We are so excited and cannot wait for WordCamp to begin.


FAQ: 3 Reasons Why WordCamp is One Day

WordCamp Birmingham FAQ

For the first time since its inception in 2008, WordCamp Birmingham is one day  – Saturday, Aug. 16. (Hint, hint: Click the date for ticket information!)

The short (and most obvious) answer for this question is, “It’s cheaper!” But it goes a bit deeper than that.

The organizers took feedback from the 2013 surveys very seriously, so here are a few more reasons why we’re just doing a one-day camp this year.

  • Sunday attendance was very small. We noticed it and other Campers did as well.
  • Out-of-town folks will have a lot more breathing room. Instead of having to rush home right after Sunday sessions, or miss them entirely, they have a full day to get back home.
  • No after-party hangover! Seriously. One of the attendees noted it was tough to go to an 8 a.m. Sunday session after going to our afterparty on Saturday.

Changing WordCamp to a one-day event  means fewer sessions, but it will be a simpler and better experience for everyone this year. (As if previous years could be topped!)

Are you excited about WordCamp this year? Let us know in the comments.

FAQ: How to be an Awesome WordCamp Speaker

So you’ve seen our call for speakers, and you keep clicking away from it.


Clicking away.

As soon as you read it, you had an idea of what you’d like to say pop up in your head.

But you think you aren’t good enough. Trust us, you are.

We’ve had engaging presentations from long-time developers and simply even fans of WordPress. That’s what WordCamp is all about.

So here are a few misconceptions about speaking at WordCamp.

My talk has to be 45 minutes of hardcore WordPress speak.
Nope. Last year, I talked about my path to freelancing after leaving corporate life, and I shared some of me favorite WP plugins. Attendees want to know about every facet surrounding WP, including writing, blogging and design.

I have to be the absolute best in my field.
No. If you have a passion for WordPress, you are more than qualified. You don’t have to be labeled a “guru” or an “expert” to apply.

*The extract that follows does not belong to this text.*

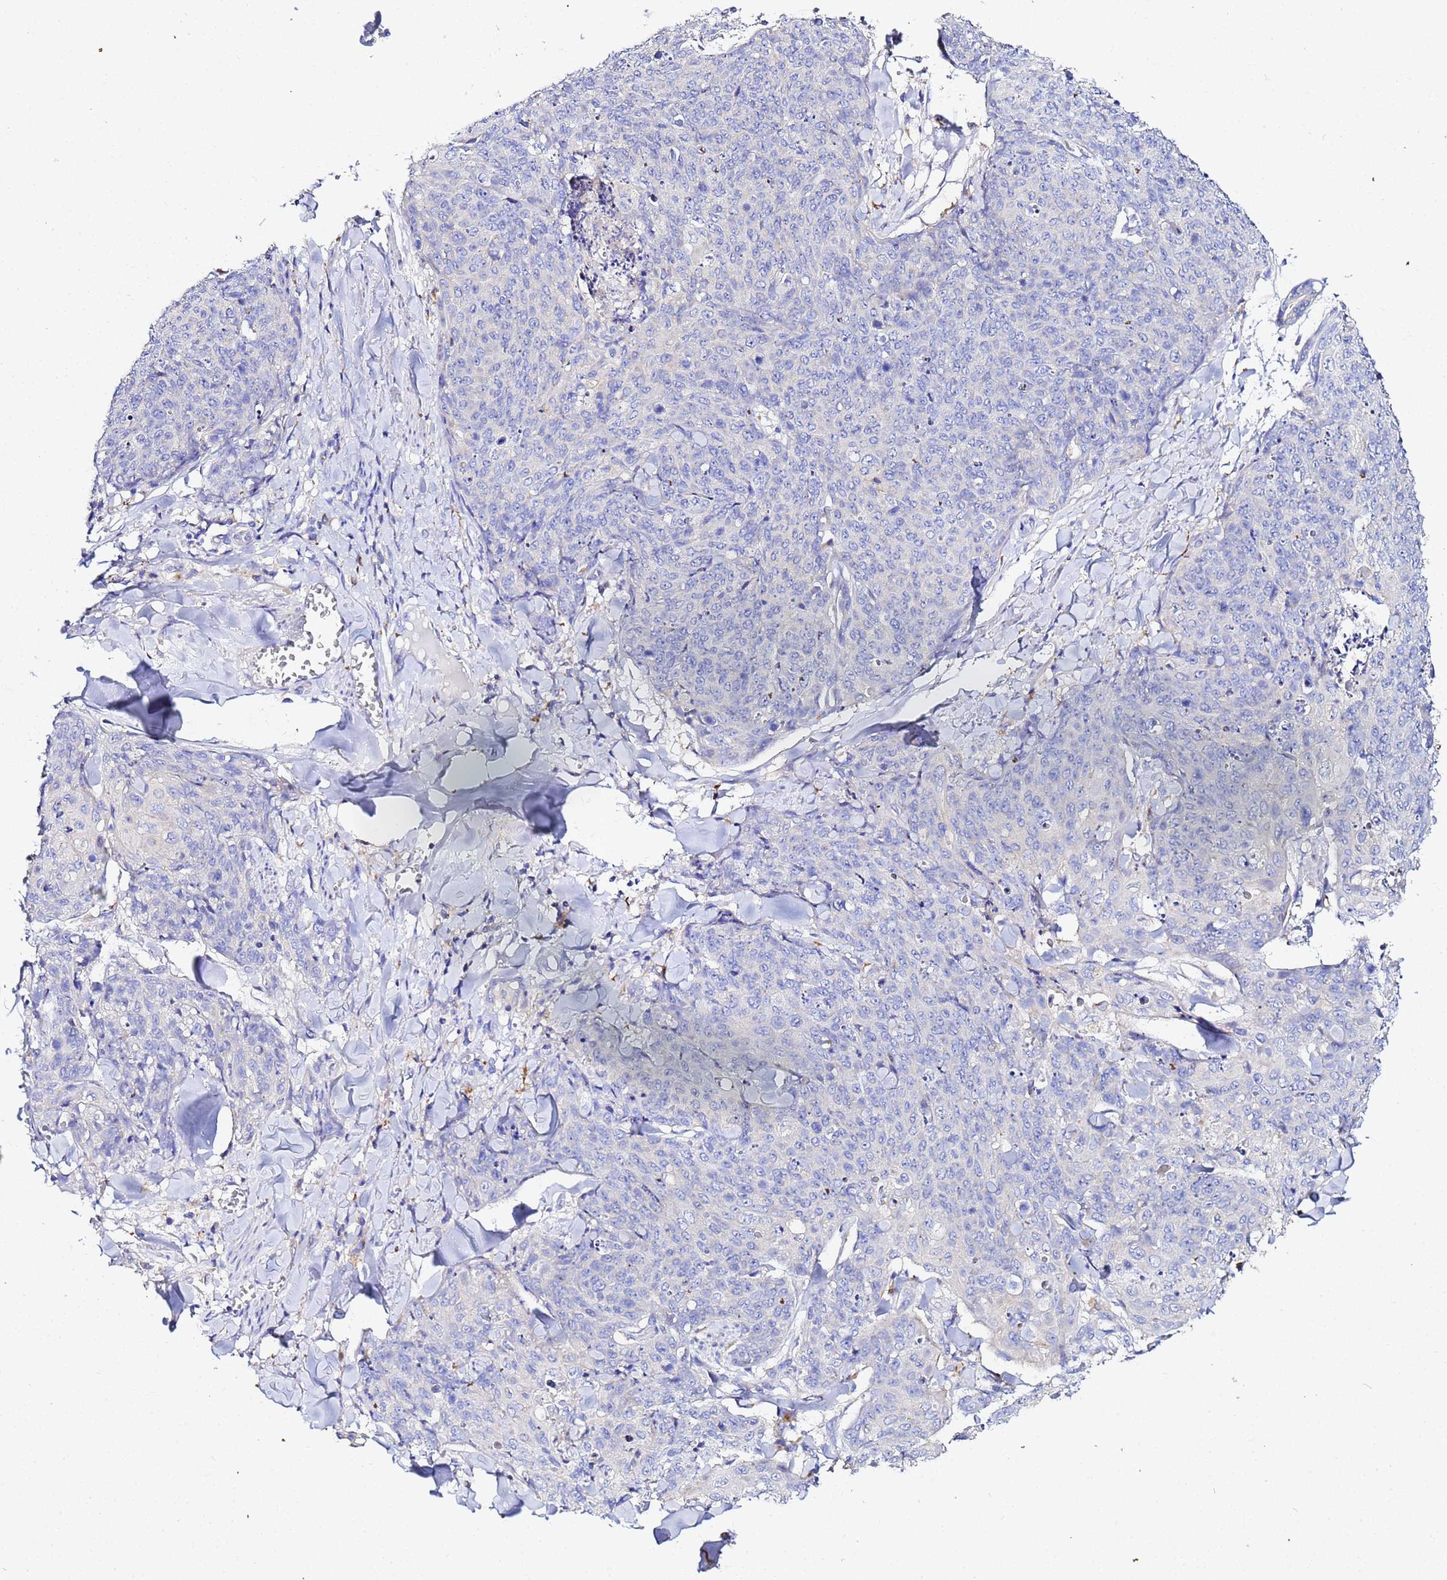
{"staining": {"intensity": "negative", "quantity": "none", "location": "none"}, "tissue": "skin cancer", "cell_type": "Tumor cells", "image_type": "cancer", "snomed": [{"axis": "morphology", "description": "Squamous cell carcinoma, NOS"}, {"axis": "topography", "description": "Skin"}, {"axis": "topography", "description": "Vulva"}], "caption": "A high-resolution micrograph shows IHC staining of skin cancer, which exhibits no significant positivity in tumor cells.", "gene": "VTI1B", "patient": {"sex": "female", "age": 85}}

I should have lots of speaking experience.
This is also not true. In fact, this would be a great opportunity to break into public speaking, as WordCamp Birmingham attendees are friendly and welcoming.

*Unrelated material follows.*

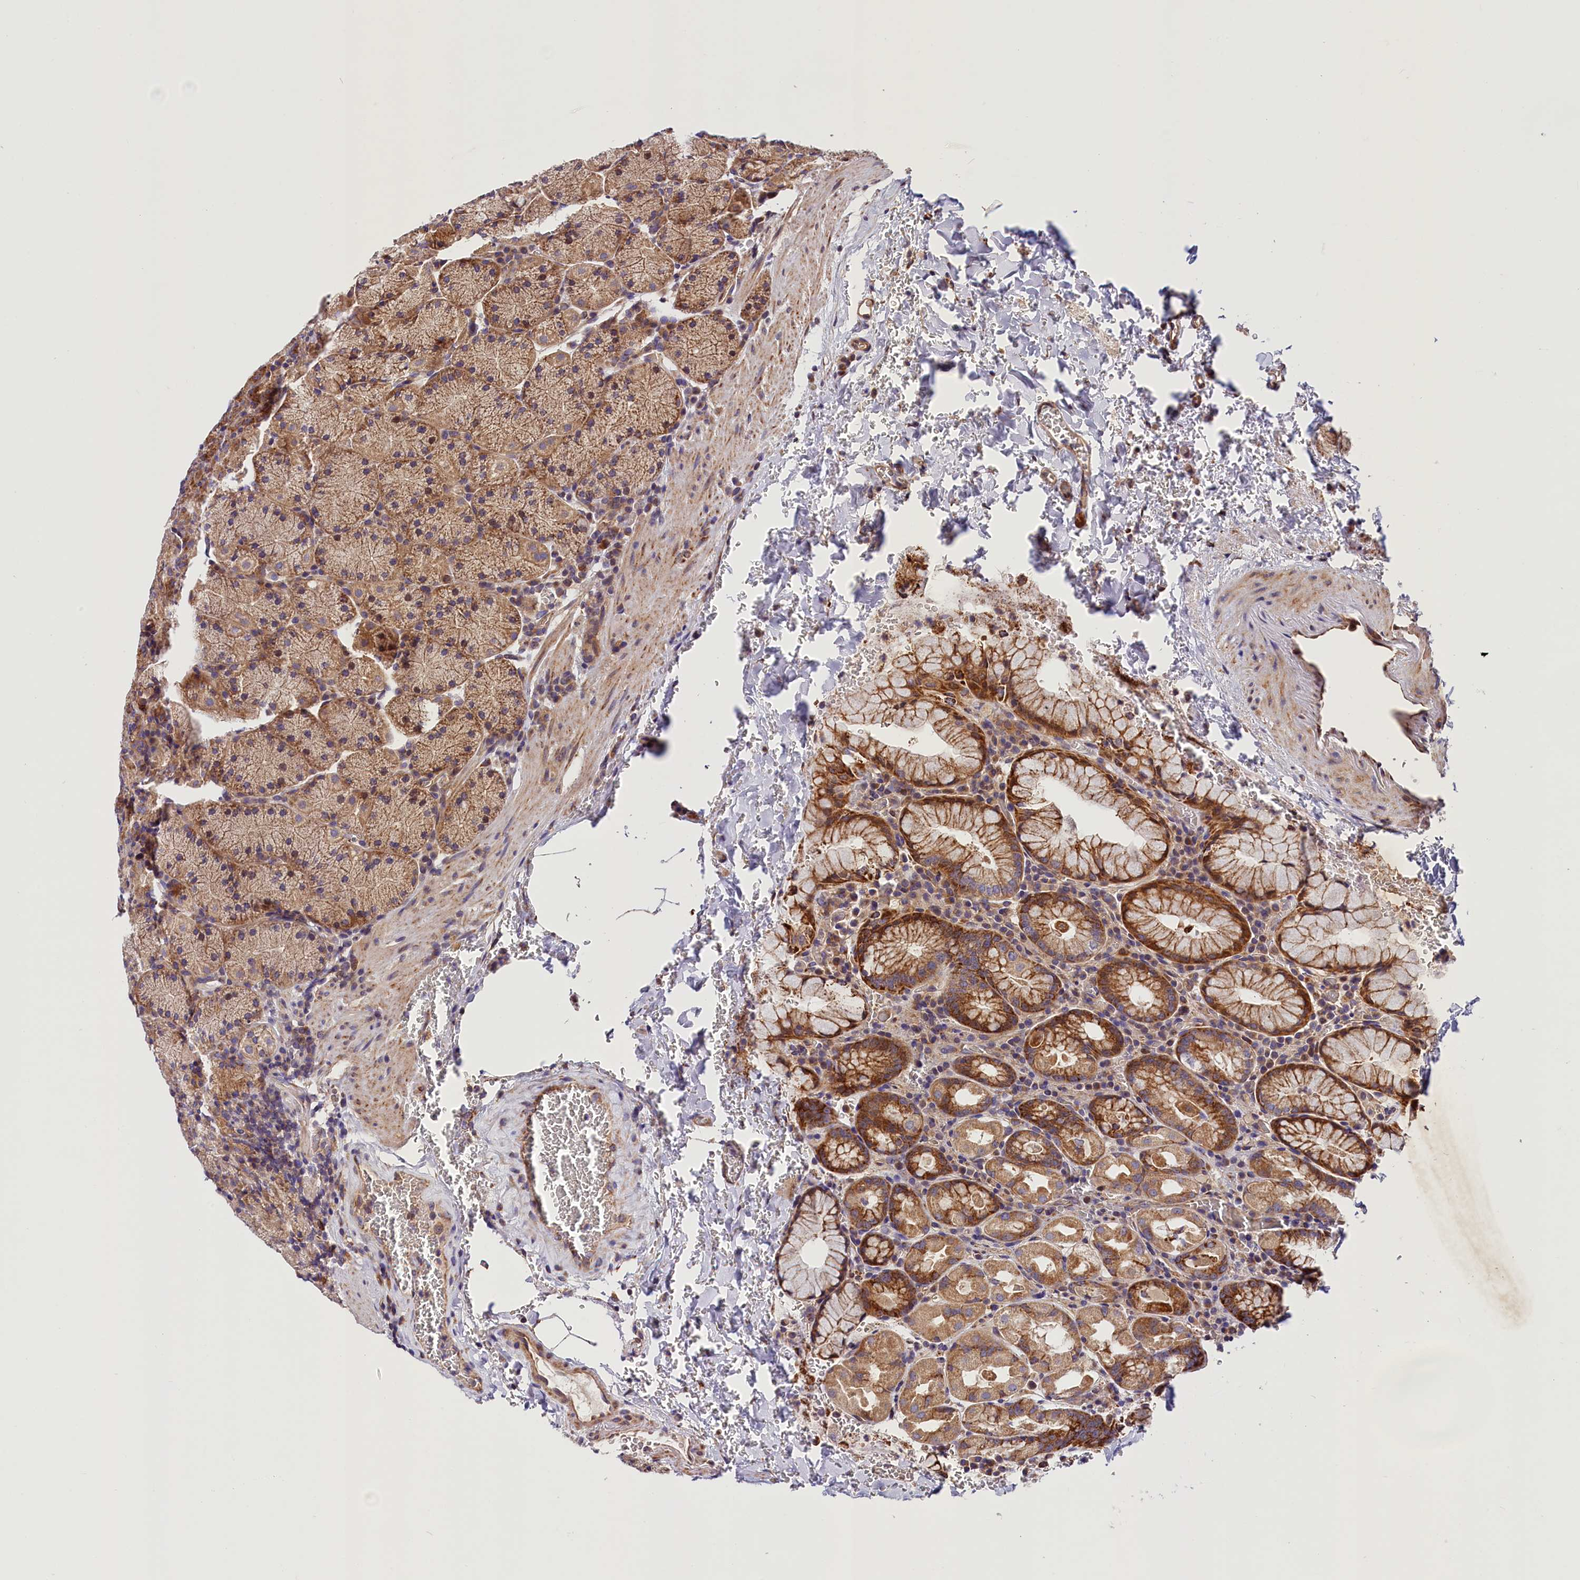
{"staining": {"intensity": "strong", "quantity": "25%-75%", "location": "cytoplasmic/membranous"}, "tissue": "stomach", "cell_type": "Glandular cells", "image_type": "normal", "snomed": [{"axis": "morphology", "description": "Normal tissue, NOS"}, {"axis": "topography", "description": "Stomach, upper"}, {"axis": "topography", "description": "Stomach, lower"}], "caption": "Stomach stained with DAB (3,3'-diaminobenzidine) immunohistochemistry exhibits high levels of strong cytoplasmic/membranous positivity in about 25%-75% of glandular cells.", "gene": "ARMC6", "patient": {"sex": "male", "age": 80}}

My story is too insignificant to inspire others.
Never think that way about your WordPress story. Everyone’s introduction to WP is unique. Every one has a different talent or skill set. Even if you simply blog for your own personal benefit, there will be a WordCamper who wants to hear your story.

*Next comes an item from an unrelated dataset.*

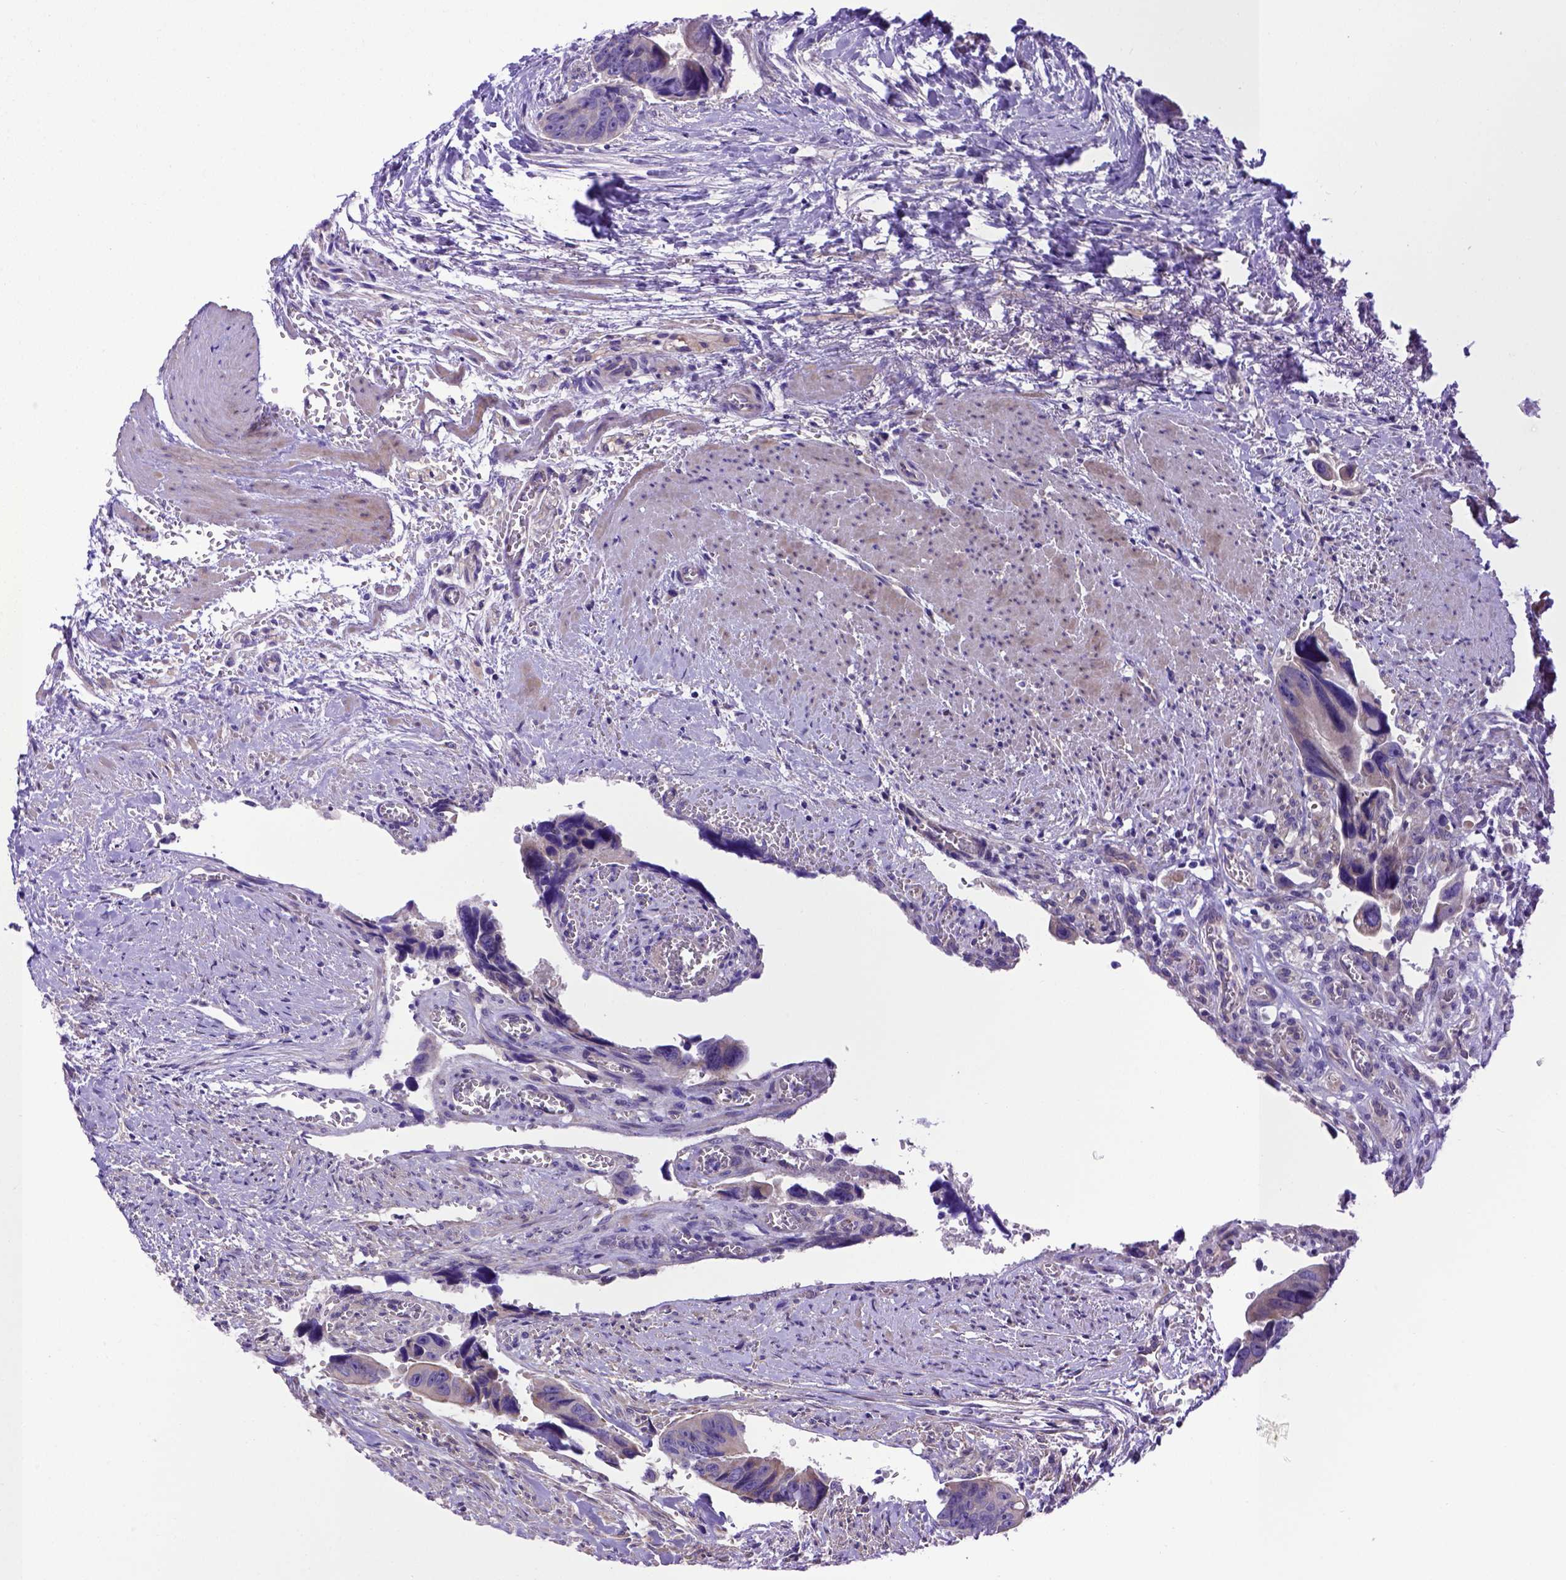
{"staining": {"intensity": "negative", "quantity": "none", "location": "none"}, "tissue": "colorectal cancer", "cell_type": "Tumor cells", "image_type": "cancer", "snomed": [{"axis": "morphology", "description": "Adenocarcinoma, NOS"}, {"axis": "topography", "description": "Rectum"}], "caption": "Immunohistochemical staining of colorectal cancer shows no significant staining in tumor cells. (DAB (3,3'-diaminobenzidine) immunohistochemistry (IHC), high magnification).", "gene": "ADAM12", "patient": {"sex": "male", "age": 76}}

Are you ready to apply? Fabulous. Here are some tips and guidelines. 

Before WordCamp:

  • Slides will add a lot of value to your presentation and give your attendees a chance to take notes. Send over your slides to WordCamp as soon as you finalize them.
  • The presentation has to be relevant to WordCamp attendees and not simply a sales pitch for your product or plugin. Also, no inappropriate language or risque slides. WordCamp Birmingham and are family friendly.
  • For speaking tips, the fine folks at WordCamp Asheville suggest using

During WordCamp

  • Microphones and video cameras will be available. We will have more details about A/V when we receive them. Be sure to bring an A/V adapter, power cord, and what ever else you think you may need.
  • You will have 45 minutes to speak. It’s good to allow around 15 minutes for questions from the audience.
  • Introduce yourself and talk about how you incorporate WordPress into your life.
  • Chat with attendees, be enthusiastic and have a good time!

After WordCamp

  • Provide links (when available) to WordCamp organizers so attendees can check them out later.
  • If you have free time, and want to assist other attendees with WordPress queries, feel free to volunteer at the Happiness Bar.
  • Take a deep breath. You did it! Enjoy the rest of WordCamp.